4. Disallowance of Rs. 5.11 Lacs: 4.1 The assessee claimed loss incurred in investment in subsidiary company. The assessee promoted a subsidiary company in Germany and made equity investment. Since the venture failed, the investment thus lost was claimed as an expenditure. The Ld. AO disallowed the same on the ground that it was capital item. The Ld. CIT(A) confirmed the same but directed Ld. AO to treat the loss as long-term capital loss which would be allowed to be carried forward. 4.2 We find that Ld. CIT(A) has clinched the issue in correct perspective. The loss of equity investment could not be allowed as revenue expenditure. The same is in capital field for which adequate directions have been issued by Ld. CIT(A). The same do not require any interference on our part. This issue stand dismissed. The appeal stands partly allowed in terms of our above order. & 187/Coch/2017 - 5 -
5. Assessment Year 2009-10 In this year, the additional issues that arises for our adjudication are- i) disallowance of current repairs; ii) Assessment of Income Tax Refund. The same are adjudicated as under.
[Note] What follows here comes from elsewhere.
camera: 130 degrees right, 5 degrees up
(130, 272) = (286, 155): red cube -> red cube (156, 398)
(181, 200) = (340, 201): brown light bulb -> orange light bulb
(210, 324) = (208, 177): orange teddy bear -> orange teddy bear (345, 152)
6. Disallowance of Current Repairs 6.1 The assessee claimed an amount of Rs.101.87 Lacs as revenue expenditure which is addition to building and electrical fittings on leasehold premises. The Ld. AO, invoking Explanation-1 to Sec.32(1) held that capital expenditure incurred on a leased building was to be capitalized and depreciation would be allowed. Therefore, the amount of Rs.101.87 Lacs was disallowed. The Ld. CIT(A) confirmed the same but directed Ld. AO to allow deprecation on capital component of expenditure. Aggrieved the assessee is in further appeal before us. 6.2 From the facts, it emerges that the assessee has incurred expenditure on existing building which is erected on leased land. This being so, Explanation-1 would apply since the nature of expenditure is capital expenditure. Therefore, the expenditure is to be capitalized and depreciation would be allowable to the assessee. The Ld. AO is directed to allow depreciation on this expenditure. The assessee is directed to provide requisite details. This ground stand partly allowed.
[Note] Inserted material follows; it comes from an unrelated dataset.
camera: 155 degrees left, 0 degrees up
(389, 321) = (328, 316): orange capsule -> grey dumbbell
7. Assessment of Income Tax Refund 7.1 The assessee received interest on Income Tax Refund for AY 2006-07 for Rs.12.54 Lacs as per intimation u/s 143(1). As per order u/s 143(3), further amount of interest was Rs.8.62 Lacs. However, none of the interest was offered to tax on the ground that the order u/s 143(3) was in further appeal. Rejecting the same, Ld. AO treated the aggregate interest of Rs.21.17 Lacs as income of the assessee.